Goodwin’s breath of knowledge frequently shines through in this work. He doffs his hat to Petrus Gyllius, the sixteenth century traveler who wrote extensively on Constantinople. Yashim is shown reading his work for similarities between the Constantinople of the past and the Istanbul of the present:

“He turned the page. Gyllius described the layout of the city and its walls, discussing Aya Sofya in detail, with reference to ancient sources. There were a few remarks about the Hippodrome, and the Serpent Column: Yashim made a penciled note beside them, intending to check against Lefevre’s copy.”

For readers looking for sexual bewilderment given the ambiguous status of the protagonist, there is disappointment in store: Yashim is unabashedly straight. There are mouth-watering bits of conversation between him and Amélie, Lefevre’s widow, who plays a decisive role in cracking the mystery. Yashim thinks she is “fresh, with a face that told him everything he wanted to know.”

The Snake Stone boasts a sprawling cast of characters, many of who make occasional appearances in the list of suspects. There is Dr. Millingen, inept medical officer, who is famed for his fatal association with Lord Byron. He seems to be making little headway in the cure of the sultan.

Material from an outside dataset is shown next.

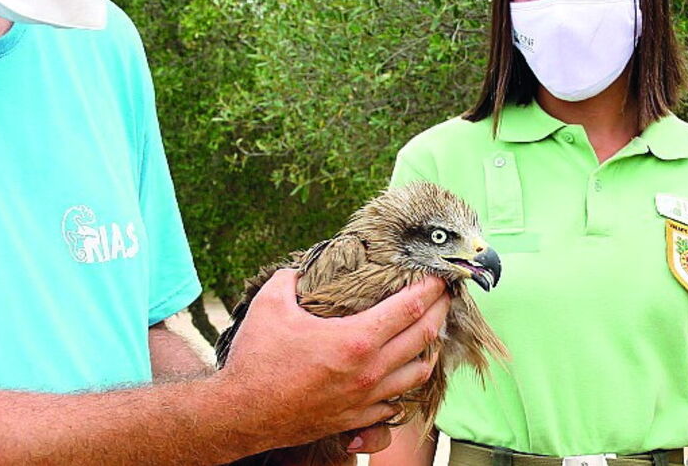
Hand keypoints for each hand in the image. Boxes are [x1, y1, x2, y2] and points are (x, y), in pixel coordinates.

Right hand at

Even as a standalone piece of art, The Snake Stone retains the reader’s interest for the sureness of touch with which Goodwin wields the pen. Look at how he conjures the sultan contemplating his imminent death:

“The curtains of muslin and silk brushed together, stirred like a breath by the night air. Sometimes he could see a tiny diadem of stars through a chink close up by the rail and it came and went, came and went, the way people did when you were dying, looking in to observe the progress of death, to render a report on the invisible struggle; all that was left.”

As the mystery gains strength, so also the enigma of Istanbul. Familiar places acquire a menacing sheen and the conclusion races forth in an explosion of pellucid satisfaction. Indeed, the mystery morphs into an historical inquiry: of the presence of secret societies that have defied the inexorable march of time. The nostalgia for a bygone age seeps through the pages as the book combines literary acuity and mystical exoticism with formidable skill.